MNIST Tutorial

Complete walkthrough of federated learning with the MNIST handwritten digit dataset. This tutorial demonstrates the core concepts of federated learning using a classic computer vision problem that’s perfect for learning the fundamentals.

What you’ll accomplish:

  • Set up federated learning with multiple simulated participants

  • Train a neural network across distributed nodes without centralizing data

  • Monitor real-time training progress and convergence

  • Analyze results and compare with centralized training

  • Understand privacy preservation and communication efficiency

Prerequisites:

Tutorial Overview

This tutorial uses the MNIST dataset of handwritten digits (0-9) to demonstrate federated learning. We’ll simulate a scenario where multiple participants (hospitals, schools, or organizations) want to collaboratively train a digit recognition model without sharing their raw data.

Key Learning Objectives:

  1. Data Partitioning: How to distribute data across federated participants

  2. Federated Averaging: How model updates are aggregated across participants

  3. Privacy Preservation: How raw data never leaves its origin

  4. Communication Patterns: Efficient communication between participants and server

  5. Convergence Analysis: How federated learning converges compared to centralized training

Architecture Overview

Our MNIST federated learning system uses 4 types of tasks:

┌─────────────┐    ┌──────────────┐    ┌─────────────┐    ┌───────────────┐
│   Worker    │ -> │  Aggregator  │ -> │    Test     │ -> │   Scheduler   │
│  Training   │    │  (FedAvg)    │    │ Evaluation  │    │ Coordination  │
└─────────────┘    └──────────────┘    └─────────────┘    └───────────────┘
       ^                                                            |
       |                                                            v
       +------------------------------------------------------------+
                         (Next Round if not converged)

Task Responsibilities:

  • Worker Training: Performs local SGD on each participant’s data

  • Aggregator: Combines model updates using federated averaging

  • Test Evaluation: Tests the global model on held-out test data

  • Scheduler: Controls training rounds and checks convergence

Setting Up the Environment

1. Get the MNIST Example:

# Navigate to the MNIST example directory
cd examples/fl_pytorch_mnist

2. Install Dependencies:

pip install -r requirements.txt

The requirements include: - PyTorch for neural network training - torchvision for MNIST dataset handling - manta-core for federated learning orchestration - numpy for numerical computations

3. Prepare the MNIST Dataset:

python prepare_data.py

This script: - Downloads the MNIST dataset (if not already present) - Creates data partitions simulating different participants - Stores partitioned data in ../../temp/partitioned/mnist/

4. Verify Data Preparation:

ls ../../temp/partitioned/mnist/
# Should show: node_0/ node_1/ node_2/ ... (one per participant)
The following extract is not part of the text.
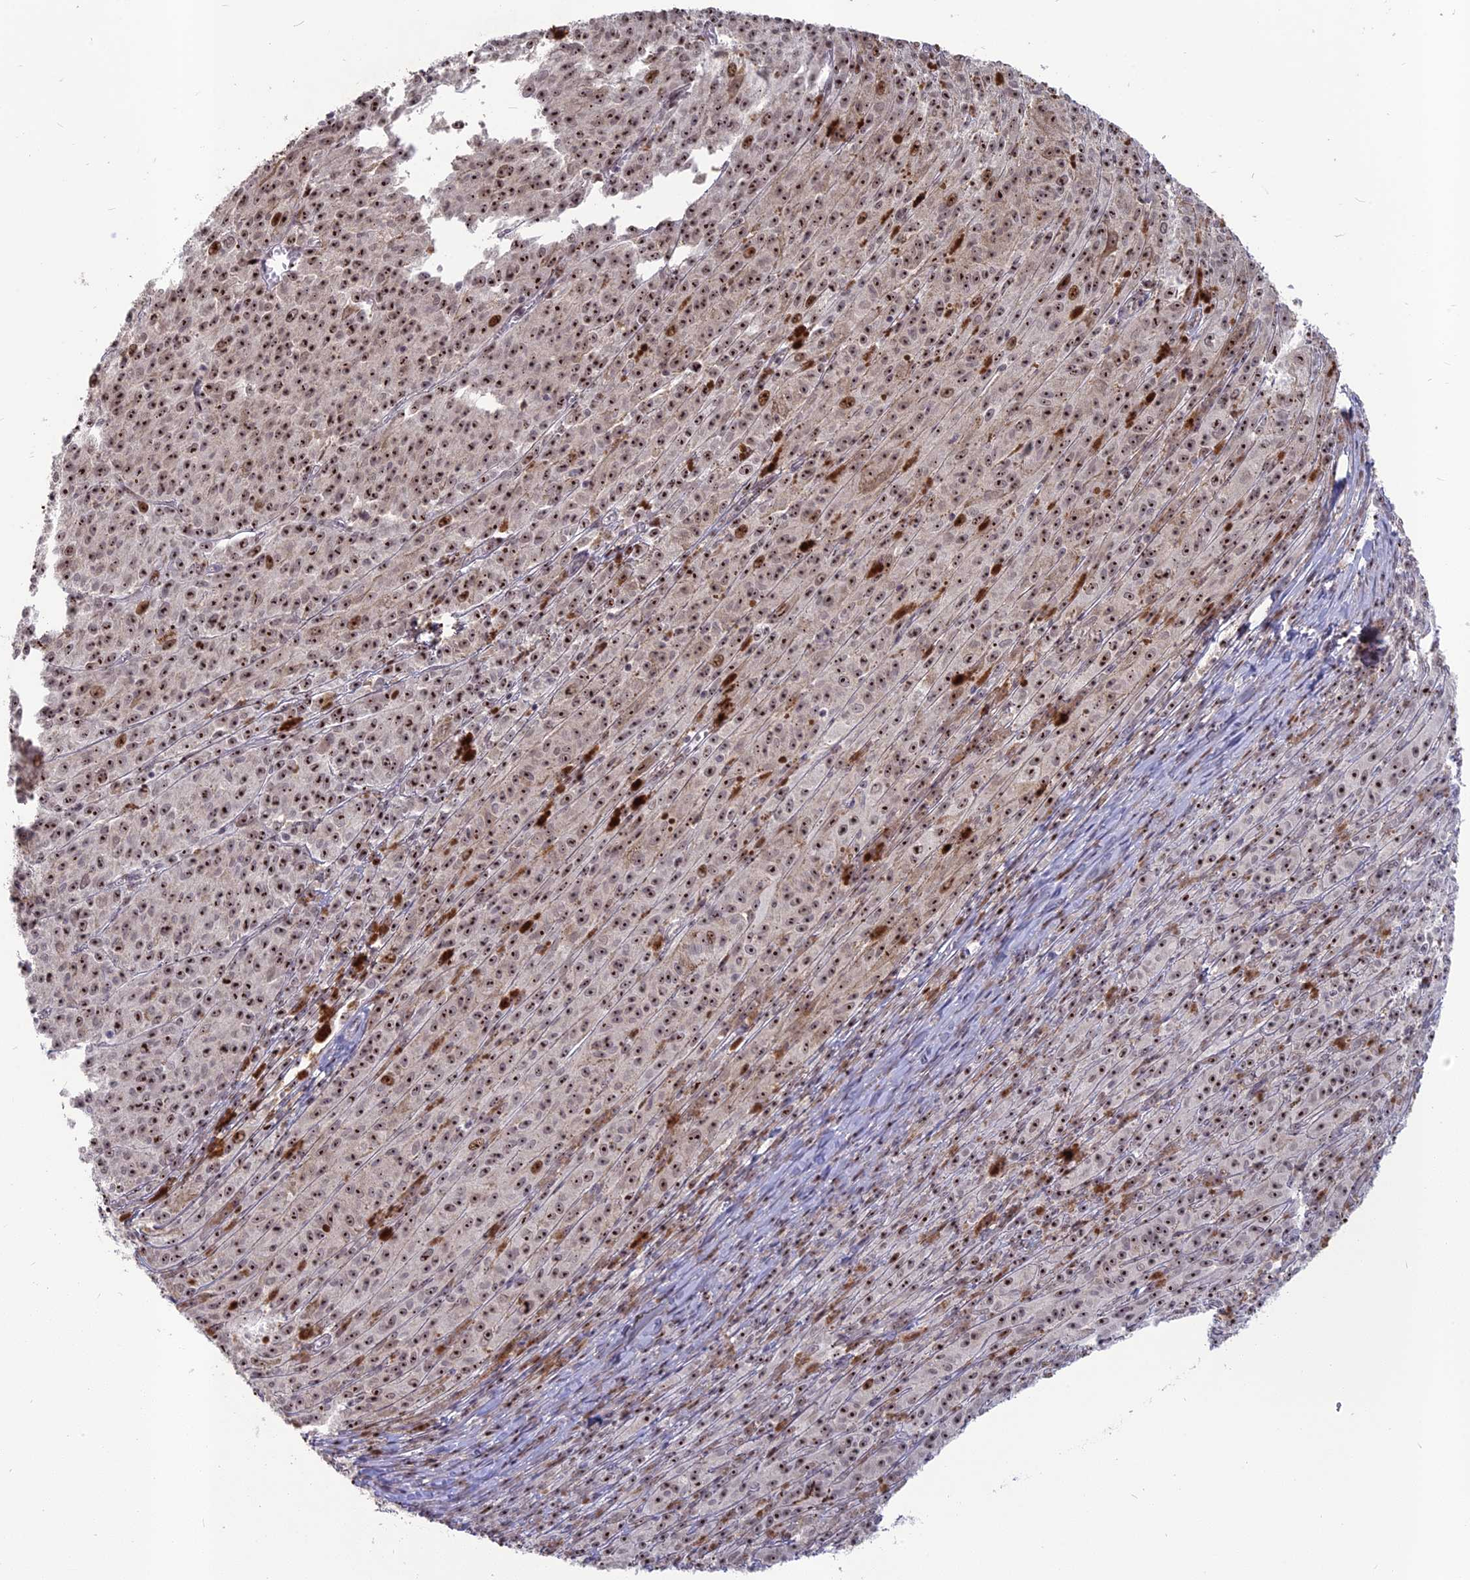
{"staining": {"intensity": "strong", "quantity": ">75%", "location": "nuclear"}, "tissue": "melanoma", "cell_type": "Tumor cells", "image_type": "cancer", "snomed": [{"axis": "morphology", "description": "Malignant melanoma, NOS"}, {"axis": "topography", "description": "Skin"}], "caption": "High-power microscopy captured an IHC histopathology image of malignant melanoma, revealing strong nuclear positivity in about >75% of tumor cells.", "gene": "FAM131A", "patient": {"sex": "female", "age": 52}}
Understanding Data Partitioning

The prepare_data.py script creates realistic data distributions:

Default Partitioning (Non-IID):

# Each participant gets 2 digit classes
participant_1: digits [0, 1] (3000 samples)
participant_2: digits [2, 3] (3000 samples)
participant_3: digits [4, 5] (3000 samples)
participant_4: digits [6, 7] (3000 samples)
participant_5: digits [8, 9] (3000 samples)
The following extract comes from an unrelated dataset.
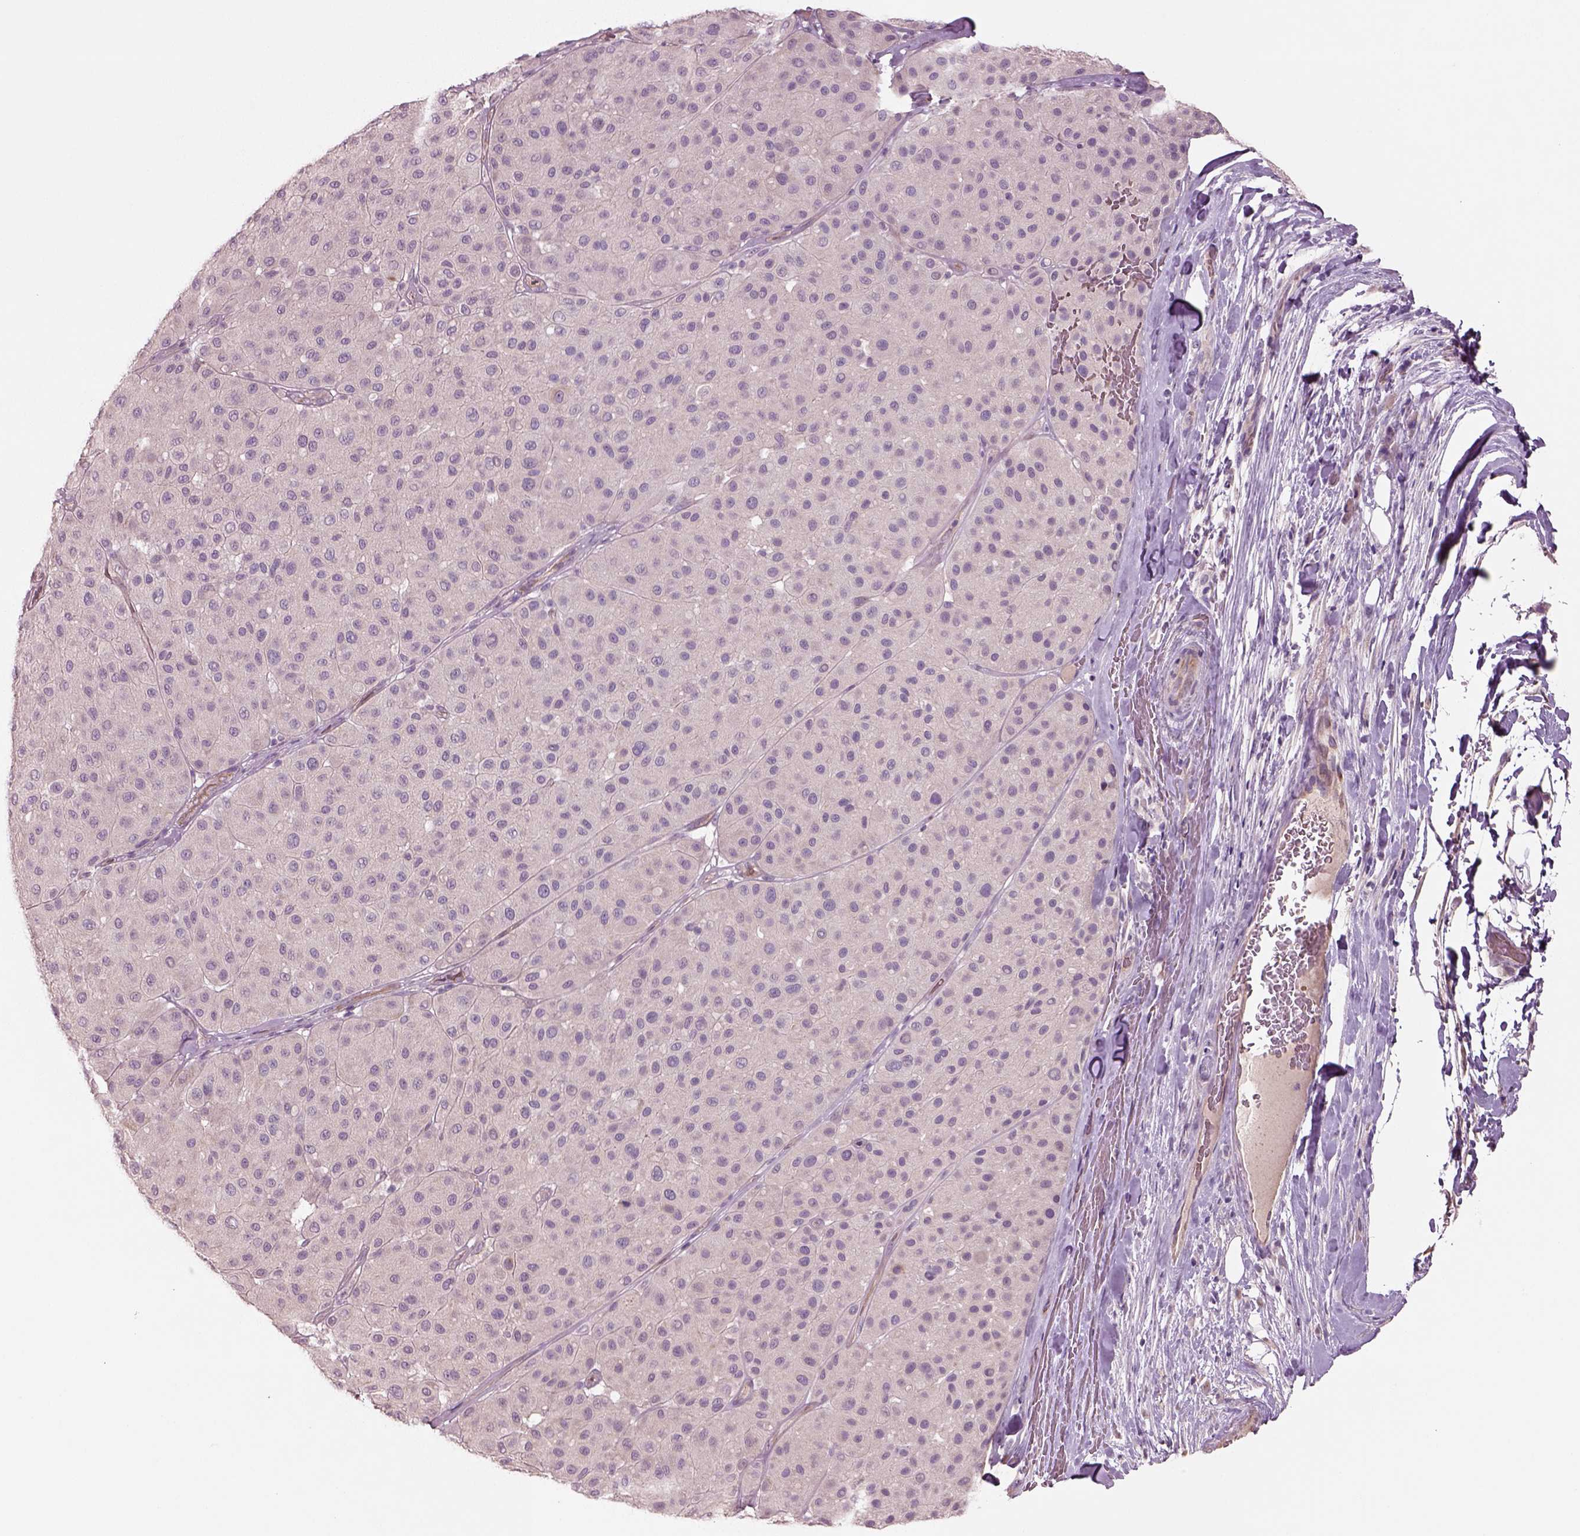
{"staining": {"intensity": "negative", "quantity": "none", "location": "none"}, "tissue": "melanoma", "cell_type": "Tumor cells", "image_type": "cancer", "snomed": [{"axis": "morphology", "description": "Malignant melanoma, Metastatic site"}, {"axis": "topography", "description": "Smooth muscle"}], "caption": "This micrograph is of malignant melanoma (metastatic site) stained with immunohistochemistry (IHC) to label a protein in brown with the nuclei are counter-stained blue. There is no staining in tumor cells.", "gene": "DUOXA2", "patient": {"sex": "male", "age": 41}}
This simulates realistic scenarios where: - Different hospitals specialize in different conditions - Different schools have students from different demographics - Different organizations collect different types of data

Alternative Partitioning Options:

You can modify prepare_data.py for different scenarios:

# IID Partitioning (uniform distribution)
def create_iid_partitions(dataset, num_participants):
    # Each participant gets random samples from all classes
    samples_per_participant = len(dataset) // num_participants
    return random_split(dataset, [samples_per_participant] * num_participants)

# Dirichlet Partitioning (configurable heterogeneity)
def create_dirichlet_partitions(dataset, num_participants, alpha=0.5):
    # Lower alpha = more heterogeneous, Higher alpha = more homogeneous
    return dirichlet_partition(dataset, num_participants, alpha)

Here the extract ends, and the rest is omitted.